Failure to Follow Physician Orders for Insulin, Weight Monitoring, and Lab Tests
Penalty
Summary
The deficiency involves the facility’s failure to implement and follow physicians’ orders for three residents. For one resident with diabetes mellitus, a physician ordered Novolog insulin to be administered in the morning prior to breakfast, with instructions to hold the insulin if the resident’s blood sugar was less than 80 mg/dL. Review of the April 2026 MAR showed that staff administered the insulin on three occasions when the resident’s blood sugar was below 80 mg/dL, contrary to the physician’s order. Another resident with cerebral palsy, diabetes mellitus, and heart failure had a physician’s order to be weighed every night shift and to notify the physician if the resident gained more than 2 lbs in 24 hours or 5 lbs in one week. Clinical records showed multiple instances of significant weight gains over 24-hour periods, including gains of 4.7 lbs, 3.4 lbs, 6 lbs, 2.3 lbs, 5.8 lbs, 4 lbs, 2.4 lbs, and 3.3 lbs, without documented evidence that the physician was notified as ordered. A third resident with anemia and chronic kidney disease had a physician’s order for two blood tests (CBC and CMP), but the clinical record contained no documentation that these lab tests were obtained. The DON confirmed there was no documented evidence that care and services were provided in accordance with these physicians’ orders.

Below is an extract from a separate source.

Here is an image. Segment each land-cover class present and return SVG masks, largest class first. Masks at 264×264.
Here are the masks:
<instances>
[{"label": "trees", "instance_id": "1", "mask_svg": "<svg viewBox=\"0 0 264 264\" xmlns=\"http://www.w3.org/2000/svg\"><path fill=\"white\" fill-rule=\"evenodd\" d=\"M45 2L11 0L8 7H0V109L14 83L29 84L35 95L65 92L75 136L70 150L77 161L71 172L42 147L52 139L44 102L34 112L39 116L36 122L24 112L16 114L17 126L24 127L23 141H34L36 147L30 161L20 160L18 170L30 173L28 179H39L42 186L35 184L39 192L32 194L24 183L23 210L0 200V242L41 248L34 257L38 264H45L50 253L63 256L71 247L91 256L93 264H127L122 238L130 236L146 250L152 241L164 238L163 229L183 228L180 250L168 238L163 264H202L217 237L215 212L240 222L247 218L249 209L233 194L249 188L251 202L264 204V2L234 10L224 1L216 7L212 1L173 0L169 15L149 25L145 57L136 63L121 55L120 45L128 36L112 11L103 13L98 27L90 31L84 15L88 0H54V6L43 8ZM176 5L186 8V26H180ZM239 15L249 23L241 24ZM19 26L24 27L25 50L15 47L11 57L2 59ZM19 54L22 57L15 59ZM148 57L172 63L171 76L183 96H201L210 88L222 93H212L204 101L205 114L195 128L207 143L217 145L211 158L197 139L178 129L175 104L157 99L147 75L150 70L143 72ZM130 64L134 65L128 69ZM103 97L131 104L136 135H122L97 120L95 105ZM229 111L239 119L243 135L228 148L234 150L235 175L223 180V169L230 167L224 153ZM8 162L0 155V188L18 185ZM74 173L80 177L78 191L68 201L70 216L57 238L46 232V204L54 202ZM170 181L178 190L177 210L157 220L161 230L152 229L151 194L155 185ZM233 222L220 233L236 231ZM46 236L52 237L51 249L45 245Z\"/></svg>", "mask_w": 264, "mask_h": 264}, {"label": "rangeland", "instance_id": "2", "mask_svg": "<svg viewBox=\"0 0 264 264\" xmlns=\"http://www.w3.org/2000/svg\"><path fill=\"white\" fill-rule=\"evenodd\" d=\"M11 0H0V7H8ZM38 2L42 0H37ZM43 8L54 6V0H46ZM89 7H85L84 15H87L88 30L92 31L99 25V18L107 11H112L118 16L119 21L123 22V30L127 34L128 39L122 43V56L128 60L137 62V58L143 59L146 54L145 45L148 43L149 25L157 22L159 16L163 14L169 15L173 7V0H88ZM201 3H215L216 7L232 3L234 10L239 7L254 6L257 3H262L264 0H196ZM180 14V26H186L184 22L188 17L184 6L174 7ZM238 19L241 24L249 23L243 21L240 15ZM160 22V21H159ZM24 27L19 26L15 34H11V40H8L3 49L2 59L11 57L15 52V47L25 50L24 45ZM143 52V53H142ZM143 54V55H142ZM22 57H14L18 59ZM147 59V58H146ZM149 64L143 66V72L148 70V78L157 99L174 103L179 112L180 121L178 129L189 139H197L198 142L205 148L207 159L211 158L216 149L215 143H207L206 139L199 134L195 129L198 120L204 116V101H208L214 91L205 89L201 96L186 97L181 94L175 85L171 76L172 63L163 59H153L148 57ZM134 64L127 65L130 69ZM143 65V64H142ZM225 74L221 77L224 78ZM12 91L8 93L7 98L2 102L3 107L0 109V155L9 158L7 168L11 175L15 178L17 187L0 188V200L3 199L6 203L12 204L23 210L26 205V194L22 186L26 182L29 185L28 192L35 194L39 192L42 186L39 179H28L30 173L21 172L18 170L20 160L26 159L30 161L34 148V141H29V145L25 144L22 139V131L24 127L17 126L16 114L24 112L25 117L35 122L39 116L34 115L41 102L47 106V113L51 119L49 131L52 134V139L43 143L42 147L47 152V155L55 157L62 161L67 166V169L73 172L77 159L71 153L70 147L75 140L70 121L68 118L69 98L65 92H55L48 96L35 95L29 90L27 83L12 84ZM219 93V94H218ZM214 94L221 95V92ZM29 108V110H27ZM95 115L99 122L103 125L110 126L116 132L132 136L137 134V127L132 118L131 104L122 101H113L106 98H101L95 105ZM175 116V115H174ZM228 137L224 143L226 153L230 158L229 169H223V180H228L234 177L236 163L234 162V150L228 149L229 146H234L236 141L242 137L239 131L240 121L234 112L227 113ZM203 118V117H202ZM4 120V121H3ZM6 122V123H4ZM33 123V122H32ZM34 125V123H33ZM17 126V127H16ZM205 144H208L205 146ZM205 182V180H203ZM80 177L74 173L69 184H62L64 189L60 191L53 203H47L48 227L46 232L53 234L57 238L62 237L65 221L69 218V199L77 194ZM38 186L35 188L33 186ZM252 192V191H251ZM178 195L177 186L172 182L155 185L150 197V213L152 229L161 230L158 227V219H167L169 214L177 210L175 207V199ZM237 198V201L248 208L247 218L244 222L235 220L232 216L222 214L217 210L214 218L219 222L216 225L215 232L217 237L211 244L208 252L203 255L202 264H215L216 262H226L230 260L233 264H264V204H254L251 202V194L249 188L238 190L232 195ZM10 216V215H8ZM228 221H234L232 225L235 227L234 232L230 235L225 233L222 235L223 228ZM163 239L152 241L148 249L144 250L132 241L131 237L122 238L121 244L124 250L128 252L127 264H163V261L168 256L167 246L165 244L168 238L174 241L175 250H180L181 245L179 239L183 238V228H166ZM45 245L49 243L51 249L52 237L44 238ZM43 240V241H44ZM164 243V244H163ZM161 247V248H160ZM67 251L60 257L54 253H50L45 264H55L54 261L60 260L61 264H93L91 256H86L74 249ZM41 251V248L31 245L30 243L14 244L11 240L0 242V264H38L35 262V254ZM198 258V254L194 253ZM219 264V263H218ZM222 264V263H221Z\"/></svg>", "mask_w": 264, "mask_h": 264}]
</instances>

Failure to Document Non-Pharmacological Interventions Before PRN Narcotic Administration
Penalty
Summary
Facility staff failed to follow the facility’s pain management policy and specific physician orders requiring documentation of non-pharmacological interventions (NPI’s) and their effectiveness prior to administering as-needed narcotic pain medication for two residents. The policy, last reviewed February 24, 2026, required staff to document NPI’s and their effectiveness for patients receiving pain interventions. For a resident with left knee osteoarthritis, right hip pain, and diabetes, a physician ordered on March 17, 2026, that NPI’s be documented every shift, and on April 6, 2026, ordered oxycodone every four hours as needed for moderate to severe pain. Review of the MAR showed that this resident received as-needed oxycodone 23 times in April 2026 without documented evidence that NPI’s were attempted prior to administration. Another resident with diagnoses including cerebral infarction (stroke), diabetes, hemiplegia, and hemiparesis had a physician order dated February 7, 2026, directing staff to document NPI’s used before administering as-needed pain medication, and an order dated April 3, 2026, for oxycodone every four hours as needed for moderate to severe pain. MAR review revealed this resident received as-needed oxycodone nine times in April 2026 without documented evidence that NPI’s were attempted prior to administration, in violation of 28 Pa. Code 211.9(a)(1) Pharmacy services and 28 Pa. Code 211.12(d)(1)(5) Nursing services.